Some of the more well known GnRH agonists are Buserelin (Superfact), Naferelin (Synarel), Leuprolide (Lupron), and Goserelin (Zoladex).

None of the current GnRH agonists are effective when taken by mouth because they are broken down in the digestive system. Other methods of administering the drugs have been developed, including nasal sprays, daily injections and monthly injections.

Side effects GnRH agonists

The side effects experienced by most women are usually a result of low oestrogen levels. The majority of women experience hot flushes and some also experience other menopausal-type symptoms, including vaginal dryness, decreased libido, headaches and depression. The side effects usually disappear soon after the cessation of treatment.

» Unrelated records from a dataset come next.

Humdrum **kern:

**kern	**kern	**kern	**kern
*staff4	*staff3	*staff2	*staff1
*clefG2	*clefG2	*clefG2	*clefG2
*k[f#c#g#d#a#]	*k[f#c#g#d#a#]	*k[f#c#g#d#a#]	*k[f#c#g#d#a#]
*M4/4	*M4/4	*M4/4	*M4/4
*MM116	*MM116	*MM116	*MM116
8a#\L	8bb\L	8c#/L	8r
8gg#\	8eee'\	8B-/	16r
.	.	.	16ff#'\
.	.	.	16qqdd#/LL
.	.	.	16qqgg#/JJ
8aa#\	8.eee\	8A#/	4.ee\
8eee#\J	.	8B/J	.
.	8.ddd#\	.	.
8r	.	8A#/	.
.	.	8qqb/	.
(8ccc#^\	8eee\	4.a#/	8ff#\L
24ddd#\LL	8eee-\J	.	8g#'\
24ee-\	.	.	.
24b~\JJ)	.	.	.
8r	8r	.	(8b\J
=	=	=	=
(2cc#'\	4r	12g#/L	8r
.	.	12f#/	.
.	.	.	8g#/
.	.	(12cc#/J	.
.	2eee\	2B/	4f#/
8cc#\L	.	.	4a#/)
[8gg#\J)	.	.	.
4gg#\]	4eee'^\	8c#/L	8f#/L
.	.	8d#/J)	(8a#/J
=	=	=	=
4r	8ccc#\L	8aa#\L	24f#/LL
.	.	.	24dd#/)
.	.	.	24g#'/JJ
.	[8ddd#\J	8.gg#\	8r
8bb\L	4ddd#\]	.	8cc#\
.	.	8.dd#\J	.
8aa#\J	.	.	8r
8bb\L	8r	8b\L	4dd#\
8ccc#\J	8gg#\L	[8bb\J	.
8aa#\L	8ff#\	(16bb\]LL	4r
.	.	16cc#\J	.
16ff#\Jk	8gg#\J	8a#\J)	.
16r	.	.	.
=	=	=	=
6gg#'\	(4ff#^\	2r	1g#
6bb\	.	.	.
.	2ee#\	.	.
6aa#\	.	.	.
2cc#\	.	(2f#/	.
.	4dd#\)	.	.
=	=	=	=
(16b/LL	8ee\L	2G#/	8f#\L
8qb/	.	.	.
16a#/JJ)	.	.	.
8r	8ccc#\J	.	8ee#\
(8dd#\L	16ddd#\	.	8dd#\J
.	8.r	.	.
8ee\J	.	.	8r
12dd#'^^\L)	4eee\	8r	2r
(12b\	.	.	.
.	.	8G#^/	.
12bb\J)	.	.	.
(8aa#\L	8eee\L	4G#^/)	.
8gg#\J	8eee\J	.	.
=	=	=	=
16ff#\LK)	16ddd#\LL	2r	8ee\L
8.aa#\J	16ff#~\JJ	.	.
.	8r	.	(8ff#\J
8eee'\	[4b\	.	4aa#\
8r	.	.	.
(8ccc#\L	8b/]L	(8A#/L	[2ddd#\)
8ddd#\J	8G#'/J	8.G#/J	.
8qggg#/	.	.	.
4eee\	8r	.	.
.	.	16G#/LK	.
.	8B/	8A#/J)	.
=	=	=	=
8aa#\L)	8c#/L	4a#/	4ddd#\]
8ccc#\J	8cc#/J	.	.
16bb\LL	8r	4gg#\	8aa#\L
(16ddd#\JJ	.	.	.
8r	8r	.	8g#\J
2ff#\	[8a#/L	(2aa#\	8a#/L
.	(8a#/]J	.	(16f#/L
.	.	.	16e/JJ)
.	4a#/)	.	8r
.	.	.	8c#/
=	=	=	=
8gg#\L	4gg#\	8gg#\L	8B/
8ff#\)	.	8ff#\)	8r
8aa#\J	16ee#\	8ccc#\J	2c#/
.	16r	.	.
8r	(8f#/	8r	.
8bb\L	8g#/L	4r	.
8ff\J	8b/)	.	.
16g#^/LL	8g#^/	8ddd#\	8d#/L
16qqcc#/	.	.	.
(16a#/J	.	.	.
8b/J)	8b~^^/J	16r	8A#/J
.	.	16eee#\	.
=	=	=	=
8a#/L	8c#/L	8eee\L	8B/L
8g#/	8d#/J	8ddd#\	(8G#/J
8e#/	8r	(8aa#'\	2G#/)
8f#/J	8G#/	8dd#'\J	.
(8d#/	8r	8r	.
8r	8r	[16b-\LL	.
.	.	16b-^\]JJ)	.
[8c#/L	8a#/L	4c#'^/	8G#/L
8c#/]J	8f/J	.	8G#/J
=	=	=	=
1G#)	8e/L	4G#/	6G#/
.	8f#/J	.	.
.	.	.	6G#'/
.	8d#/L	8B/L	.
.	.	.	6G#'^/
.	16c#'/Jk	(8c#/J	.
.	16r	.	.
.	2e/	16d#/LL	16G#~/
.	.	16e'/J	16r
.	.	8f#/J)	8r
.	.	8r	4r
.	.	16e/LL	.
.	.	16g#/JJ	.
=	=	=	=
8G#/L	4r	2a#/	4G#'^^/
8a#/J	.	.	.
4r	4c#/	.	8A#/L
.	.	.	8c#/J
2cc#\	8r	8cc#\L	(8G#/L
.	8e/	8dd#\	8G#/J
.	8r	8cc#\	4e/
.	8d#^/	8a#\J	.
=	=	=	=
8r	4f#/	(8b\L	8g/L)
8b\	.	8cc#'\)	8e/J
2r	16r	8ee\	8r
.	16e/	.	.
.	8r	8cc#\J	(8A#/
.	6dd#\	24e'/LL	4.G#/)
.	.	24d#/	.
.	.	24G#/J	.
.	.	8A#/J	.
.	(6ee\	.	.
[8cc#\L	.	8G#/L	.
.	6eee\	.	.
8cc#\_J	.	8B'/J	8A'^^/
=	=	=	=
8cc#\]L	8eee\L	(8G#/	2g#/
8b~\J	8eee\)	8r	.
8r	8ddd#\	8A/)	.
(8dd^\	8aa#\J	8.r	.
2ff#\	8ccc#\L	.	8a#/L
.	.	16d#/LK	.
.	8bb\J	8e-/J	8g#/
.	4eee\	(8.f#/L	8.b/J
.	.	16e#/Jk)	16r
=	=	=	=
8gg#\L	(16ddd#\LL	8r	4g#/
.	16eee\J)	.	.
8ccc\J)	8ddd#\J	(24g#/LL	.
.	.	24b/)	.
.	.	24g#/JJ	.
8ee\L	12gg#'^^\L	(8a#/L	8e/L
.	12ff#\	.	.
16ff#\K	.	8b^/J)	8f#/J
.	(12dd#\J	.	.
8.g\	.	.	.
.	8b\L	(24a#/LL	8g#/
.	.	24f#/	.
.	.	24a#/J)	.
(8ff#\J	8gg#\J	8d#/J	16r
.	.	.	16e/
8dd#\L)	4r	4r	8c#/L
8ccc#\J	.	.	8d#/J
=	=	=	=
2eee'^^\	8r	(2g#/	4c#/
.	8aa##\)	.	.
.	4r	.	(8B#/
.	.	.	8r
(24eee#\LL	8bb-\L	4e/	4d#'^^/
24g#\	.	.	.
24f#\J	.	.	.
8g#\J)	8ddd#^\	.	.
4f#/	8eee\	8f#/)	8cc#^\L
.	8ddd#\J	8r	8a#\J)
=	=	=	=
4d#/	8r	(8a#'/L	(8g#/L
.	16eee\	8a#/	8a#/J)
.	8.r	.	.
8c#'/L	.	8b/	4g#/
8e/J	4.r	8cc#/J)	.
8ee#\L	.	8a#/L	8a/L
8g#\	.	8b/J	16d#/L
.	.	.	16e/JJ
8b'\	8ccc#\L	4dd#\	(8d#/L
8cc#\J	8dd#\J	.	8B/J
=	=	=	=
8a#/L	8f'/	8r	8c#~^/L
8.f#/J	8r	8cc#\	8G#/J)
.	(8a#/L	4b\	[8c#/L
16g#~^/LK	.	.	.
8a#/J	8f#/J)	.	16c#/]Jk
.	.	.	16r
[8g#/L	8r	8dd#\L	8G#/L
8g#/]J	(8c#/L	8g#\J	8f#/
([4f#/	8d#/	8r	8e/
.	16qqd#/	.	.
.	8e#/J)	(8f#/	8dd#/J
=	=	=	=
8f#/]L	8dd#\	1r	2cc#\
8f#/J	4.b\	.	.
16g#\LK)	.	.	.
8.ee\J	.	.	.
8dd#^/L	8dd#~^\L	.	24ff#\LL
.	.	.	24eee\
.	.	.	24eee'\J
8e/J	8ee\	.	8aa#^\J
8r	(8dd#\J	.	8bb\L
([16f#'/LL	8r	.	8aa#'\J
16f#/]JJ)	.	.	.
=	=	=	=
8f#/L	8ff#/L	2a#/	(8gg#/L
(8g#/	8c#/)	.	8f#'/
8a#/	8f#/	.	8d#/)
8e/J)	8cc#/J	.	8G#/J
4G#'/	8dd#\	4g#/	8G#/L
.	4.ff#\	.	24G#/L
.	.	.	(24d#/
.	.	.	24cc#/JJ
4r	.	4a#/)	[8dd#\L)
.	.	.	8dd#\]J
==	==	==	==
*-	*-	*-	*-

The GnRH agonists appear to have no adverse effects on the levels of fats and cholesterol in the blood.

One possible long-term side effect of GnRH agonist therapy is osteoporosis (loss of bone density). In trials conducted so far some women have shown a decrease in the density of the bones in their spines; it appears that this effect is reversed and the bone density usually returns to normal within six months of ceasing treatment.

At present it seems that this loss of bone density is not likely to be a significant long-term problem if the treatment lasts only six to nine months but considerable further research is needed before the complete picture is known.

How effective are the GnRH agonists

The results of the clinical trials indicate that the GnRH agonists are effective in eradicating endometriosis and relieving its symptoms but, like all the other hormonal drugs, they have no significant effect on adhesions or endometriomas and they are not a permanent cure. Overall, the GnRH agonists appear to be as effective as Danazol. When they have been approved for use in Australia they will probably assume an important place in the hormonal treatment of endometriosis.